For this purpose, we analyzed different geometric arrangements:

  • Square grid and triangular grid arrangement
  • Cross-shaped arrangement
  • Y-shaped linear arrangement
  • One dimensional single row linear arrangement

Not much surprisingly, we found out that a single row linear arrangement mentioned above as the last item causes the shortest shadow periods independent of how many units are added to the row. In that constellation, it only happens twice a month that mirrors cast shadows on each other.

To use the land and tunnel system more efficiently, we will provide two parallel rows with mirrors in different heights. In our nominal design, the mirror centers are chosen in a height of 10m and 20m, respectively, where much of the shadows cast by the natural landscape have disappeared (see the plots shown in the Appendix). Since only objects on the same height level can cast shadows to each other when illuminated from a horizontal direction, these two rows have no effect on each other.

The linear row can be bent a bit, in order to better adapt to the terrain, without increasing the shadowing periods significantly.

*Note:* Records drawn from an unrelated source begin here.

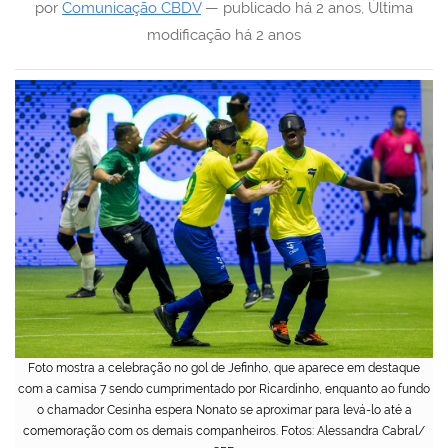
por
Comunicação CBDV
—
publicado
há 2 anos
,
Última
modificação
há 2 anos
Foto mostra a celebração no gol de Jefinho, que aparece em destaque
com a camisa 7 sendo cumprimentado por Ricardinho, enquanto ao fundo
o chamador Cesinha espera Nonato se aproximar para levá-lo até a
comemoração com os demais companheiros. Fotos: Alessandra Cabral/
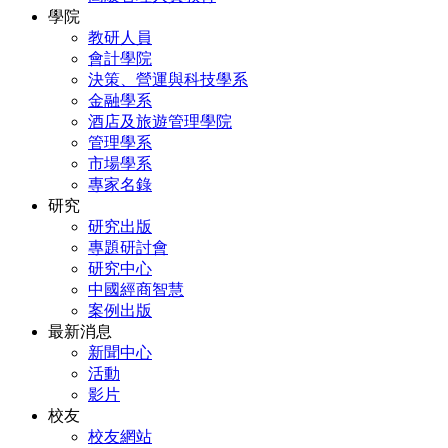
學院
教研人員
會計學院
決策、營運與科技學系
金融學系
酒店及旅遊管理學院
管理學系
市場學系
專家名錄
研究
研究出版
專題研討會
研究中心
中國經商智慧
案例出版
最新消息
新聞中心
活動
影片
校友
校友網站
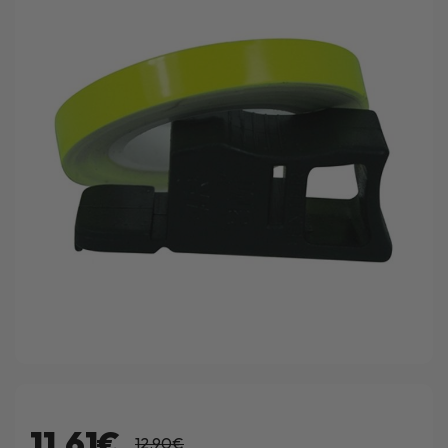
11.61€
12.90€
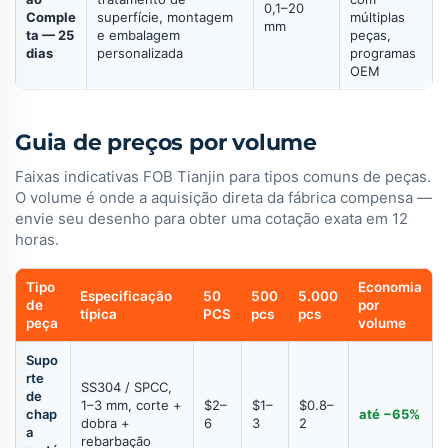
0,1–20
Comple
superfície, montagem
múltiplas
mm
ta — 25
e embalagem
peças,
dias
personalizada
programas
OEM
Guia de preços por volume
Faixas indicativas FOB Tianjin para tipos comuns de peças.
O volume é onde a aquisição direta da fábrica compensa —
envie seu desenho para obter uma cotação exata em 12
horas.
Tipo
Economia
Especificação
50
500
5.000
de
por
típica
PCS
pcs
pcs
peça
volume
Supo
rte
SS304 / SPCC,
de
1–3 mm, corte +
$2–
$1–
$0.8–
chap
até −65%
dobra +
6
3
2
a
rebarbação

It is important, that sunlight is available consistently with short breaks only, to provide good growth of plants and production of oxygen inside the greenhouses and to produce photovoltaic electricity that does not require large batteries for storage over dark periods. Photovoltaic modules that are not operating efficiently and large batteries cause unnecessary payload.

Without sunlight a habitat would be dependent on nuclear reactors only. But the direct use of sunlight for photosynthesis is always preferable, since it is a free gift by nature and causes less payload than nuclear reactors.